O artigo aborda uma análise crítica sobre a utilização de inteligência artificial generativa (IAGen) na investigação de um caso de racismo que ocorreu em um jogo de futebol, onde uma expressão racialmente ofensiva foi supostamente proferida.
Os autores discutem os limites e a validade do uso de modelos de inteligência artificial para a produção e análise de prova penal, considerando que, apesar de sua capacidade de processar informações, a IAGen não pode substituir peritos oficiais na análise de gravações audiovisuais. O texto analisa as limitações desse tipo de tecnologia, como a dependência de sistemas de reconhecimento automático de fala, que podem falhar na transcrição precisa de áudios, além de abordar fenômenos como "alucinações" e viés nos modelos. A responsabilidade pela precisão da prova permanece em peritos qualificados que devem garantir a confiabilidade nas investigações, respeitando a cadeia de custódia e o devido processo legal.
O artigo ressalta que a complexidade da análise de provas audiovisuais demanda interpretação humana e expertise que a tecnologia atual não consegue replicar, e conclui que o uso ingênuo de IAGen pode comprometer a justiça penal, defendendo a manutenção da função pericial entre profissionais habilitados para evitar erros judiciais e preservar os direitos individuais.
Tópicos do artigo
Principais pontos desenvolvidos no texto original
Principais tópicos abordados no artigo "Pode a IAGen analisar prova penal?
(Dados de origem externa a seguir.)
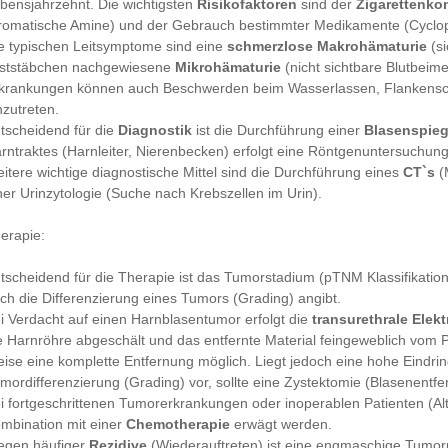
bensjahrzehnt. Die wichtigsten
Risikofaktoren
sind der
Zigarettenk
romatische Amine) und der Gebrauch bestimmter Medikamente (Cyclo
e typischen Leitsymptome sind eine
schmerzlose Makrohämaturie
(si
ststäbchen nachgewiesene
Mikrohämaturie
(nicht sichtbare Blutbeim
krankungen können auch Beschwerden beim Wasserlassen, Flankens
nzutreten.
tscheidend für die
Diagnostik
ist die Durchführung einer
Blasenspie
rntraktes (Harnleiter, Nierenbecken) erfolgt eine Röntgenuntersuchung
itere wichtige diagnostische Mittel sind die Durchführung eines
CT`s
(
ner Urinzytologie (Suche nach Krebszellen im Urin).
erapie:
tscheidend für die Therapie ist das Tumorstadium (pTNM Klassifikatio
ch die Differenzierung eines Tumors (Grading) angibt.
i Verdacht auf einen Harnblasentumor erfolgt die
transurethrale Elek
e Harnröhre abgeschält und das entfernte Material feingeweblich vom P
ise eine komplette Entfernung möglich. Liegt jedoch eine hohe Eindrin
mordifferenzierung (Grading) vor, sollte eine Zystektomie (Blasenentfe
i fortgeschrittenen Tumorerkrankungen oder inoperablen Patienten (Al
mbination mit einer
Chemotherapie
erwägt werden.
gen häufiger
Rezidive
(Wiederauftreten) ist eine engmaschige Tumor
Limites em um caso de racismo" por Alexandre Morais da Rosa, Juliano de Oliveira Leonel e Yuri Felix.
- Investigação de um caso de racismo: Contexto da partida de futebol onde um ato racista foi registrado, com foco na discussão sobre a expressão utilizada.
- Possibilidades e limites do uso de IAGen: Análise das capacidades e restrições da inteligência artificial generativa na produção e análise de prova penal.
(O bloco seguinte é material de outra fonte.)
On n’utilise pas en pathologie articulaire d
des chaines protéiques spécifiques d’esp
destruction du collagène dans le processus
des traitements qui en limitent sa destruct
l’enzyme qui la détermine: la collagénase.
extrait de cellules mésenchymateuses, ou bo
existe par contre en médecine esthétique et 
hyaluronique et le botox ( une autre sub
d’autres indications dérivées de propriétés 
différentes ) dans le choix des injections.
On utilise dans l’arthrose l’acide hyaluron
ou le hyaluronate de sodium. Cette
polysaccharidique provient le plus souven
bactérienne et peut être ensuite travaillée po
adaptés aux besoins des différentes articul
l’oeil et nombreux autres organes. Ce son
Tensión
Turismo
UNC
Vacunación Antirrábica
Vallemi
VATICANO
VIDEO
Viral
- Conformidade com o devido processo legal: Importância da observância do devido processo e da cadeia de custódia em casos de crimes raciais.
- Limitações dos modelos de IA na prova penal: Discutem-se as fraquezas de sistemas de reconhecimento automático de fala (ASR) e LLMs em entender contextos humanos e acuracidade na transcrição.
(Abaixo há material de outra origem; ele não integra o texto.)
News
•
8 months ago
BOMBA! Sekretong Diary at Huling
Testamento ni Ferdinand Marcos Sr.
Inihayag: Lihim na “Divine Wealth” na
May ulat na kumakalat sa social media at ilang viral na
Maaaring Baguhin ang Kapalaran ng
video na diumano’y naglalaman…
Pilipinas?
- Alucinações e conjectura em IA: Como LLMs podem produzir resultados que parecem plausíveis, mas não são baseados em dados reais, levando a interpretações errôneas.
- Responsabilidade e atribuição em análises penais: Questões sobre a difusão da responsabilidade na utilização de ferramentas de IA durante a investigação e análise de provas.
- Análise de áudio ambíguo: Exemplo prático que ilustra as dificuldades na interpretação de gravações e a probabilidade de falhas nas sugestões de um LLM.
- Uso cauteloso de LLMs na prática jurídica: Quando e como a IA pode ser utilizada de forma segura e adequada na investigação penal, sem substituir peritos humanos.
- Conclusão sobre o papel da IA na prova penal: Reafirmação da importância da análise humana na interpretação de provas audiovisuais e o risco de se depender exclusivamente de IA para tal.
- Recomendações para uso de IA: Sugestões de como integrar ferramentas de IA na prática jurídica, garantindo que a responsabilidade continua a recair sobre peritos humanos qualificados.